Joining with Batygin, the two hit the problem from two perspectives. Brown is an observational type while Batygin focuses on theory.
“I would bring in some of these observational aspects; he would come back with arguments from theory, and we would push each other. I don’t think the discovery would have happened without that back and forth,” says Brown. ” It was perhaps the most fun year of working on a problem in the solar system that I’ve ever had.”[divider]Solar System Origins[/divider]
The theory of the solar system is we started with four planetary cores. Each went on to grab the gas in the area forming our system’s four gas planets – Jupiter, Saturn, Uranus, and Neptune. Brown’s answer?
“But there is no reason that there could not have been five cores, rather than four.”
Planet Nine, if found, would be that fifth. According to the models, if the distant planet got too close to Jupiter or Saturn, it would have been ejected out to its currents orbit in the early days of the solar system.
Finding Planet Nine
For now, it’s all theoretical. The duo’s paper in the current issue of the Astronomical Journal outlines the approximate orbital path. Brown’s hope is that he manages to spot the planet first, but he would be thrilled with whoever finds it.

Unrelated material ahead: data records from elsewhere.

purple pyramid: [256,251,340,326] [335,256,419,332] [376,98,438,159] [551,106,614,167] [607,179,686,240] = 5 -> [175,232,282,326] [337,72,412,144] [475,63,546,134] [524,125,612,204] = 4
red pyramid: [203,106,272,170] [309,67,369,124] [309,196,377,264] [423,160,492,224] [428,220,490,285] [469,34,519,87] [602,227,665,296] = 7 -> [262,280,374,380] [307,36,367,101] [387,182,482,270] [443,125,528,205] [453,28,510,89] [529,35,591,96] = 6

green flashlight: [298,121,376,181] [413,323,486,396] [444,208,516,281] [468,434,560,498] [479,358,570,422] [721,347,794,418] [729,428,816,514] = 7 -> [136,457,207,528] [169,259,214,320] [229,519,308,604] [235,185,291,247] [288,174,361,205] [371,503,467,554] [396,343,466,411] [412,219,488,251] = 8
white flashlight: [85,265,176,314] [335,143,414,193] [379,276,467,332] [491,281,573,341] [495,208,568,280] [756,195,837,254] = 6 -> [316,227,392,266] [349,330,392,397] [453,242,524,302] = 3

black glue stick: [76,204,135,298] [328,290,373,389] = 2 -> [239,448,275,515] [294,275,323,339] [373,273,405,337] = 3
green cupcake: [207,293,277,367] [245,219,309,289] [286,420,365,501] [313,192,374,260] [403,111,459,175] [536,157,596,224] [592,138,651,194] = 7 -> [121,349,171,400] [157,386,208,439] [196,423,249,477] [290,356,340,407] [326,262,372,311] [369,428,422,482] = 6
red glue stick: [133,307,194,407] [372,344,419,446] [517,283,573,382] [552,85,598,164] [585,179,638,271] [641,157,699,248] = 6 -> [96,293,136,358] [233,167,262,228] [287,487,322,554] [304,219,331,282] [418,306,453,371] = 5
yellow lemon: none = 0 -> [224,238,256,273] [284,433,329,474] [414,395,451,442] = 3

Want to help? If Planet Nine is at its most distant point, it will take a telescope on par with the twin 10-meter telescopes at WM Keck Observatory or the Subaru Telescope to spot it.

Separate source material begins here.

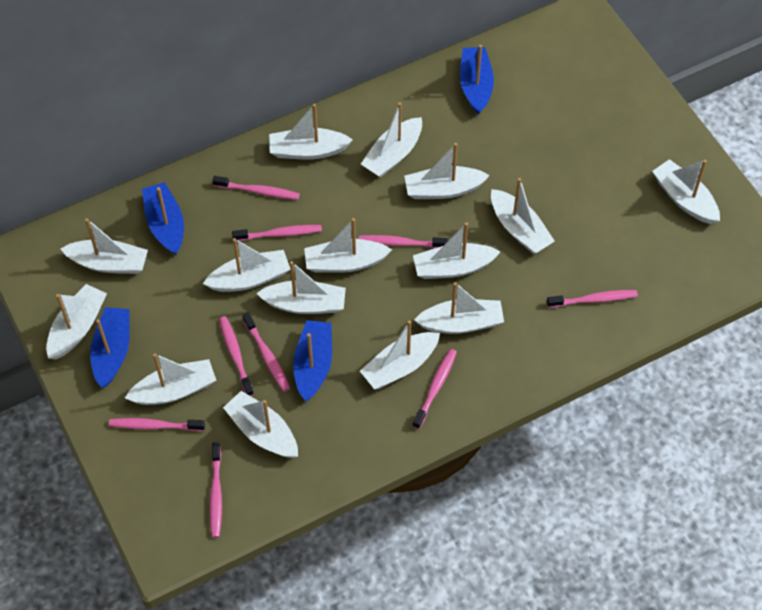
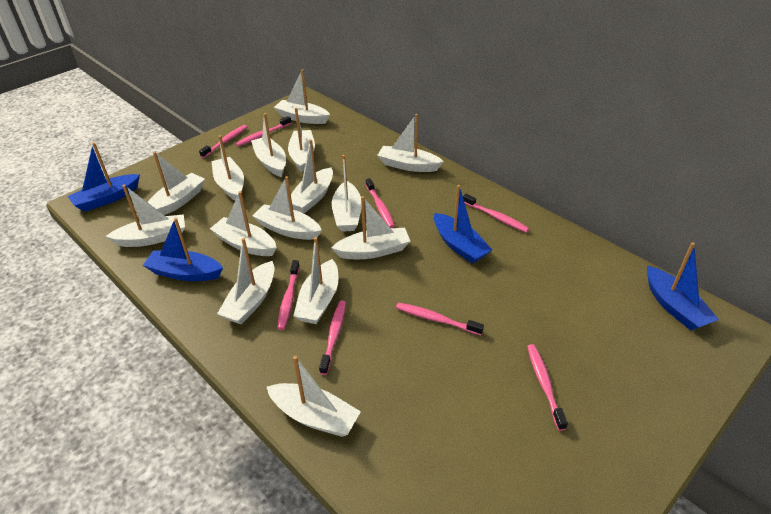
pink toothbrush: [109,418,205,431] [209,442,222,538] [212,176,300,200] [219,316,254,396] [232,225,322,241] [242,312,290,392] [359,235,448,248] [413,349,457,429] [547,290,638,308] = 9 -> [199,125,247,158] [236,116,292,146] [277,260,300,330] [319,300,346,375] [366,178,395,228] [396,303,484,335] [463,194,529,233] [527,344,568,431] = 8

In between? That opens up the range of telescopes that could spot it. There is a chance that Planet Nine could be detected on previous surveys if captured during its perihelion.
Brown and his team are working on refining the rough orbital path they presented into one that can help pinpoint the theoretical planet.
He owes the solar system one. Brown was a leading player in demoting Pluto to dwarf planet status. All we need is a defined orbital path to spot Planet Nine.
No offense to Brown and Batygin, but it’s a big-ass sky.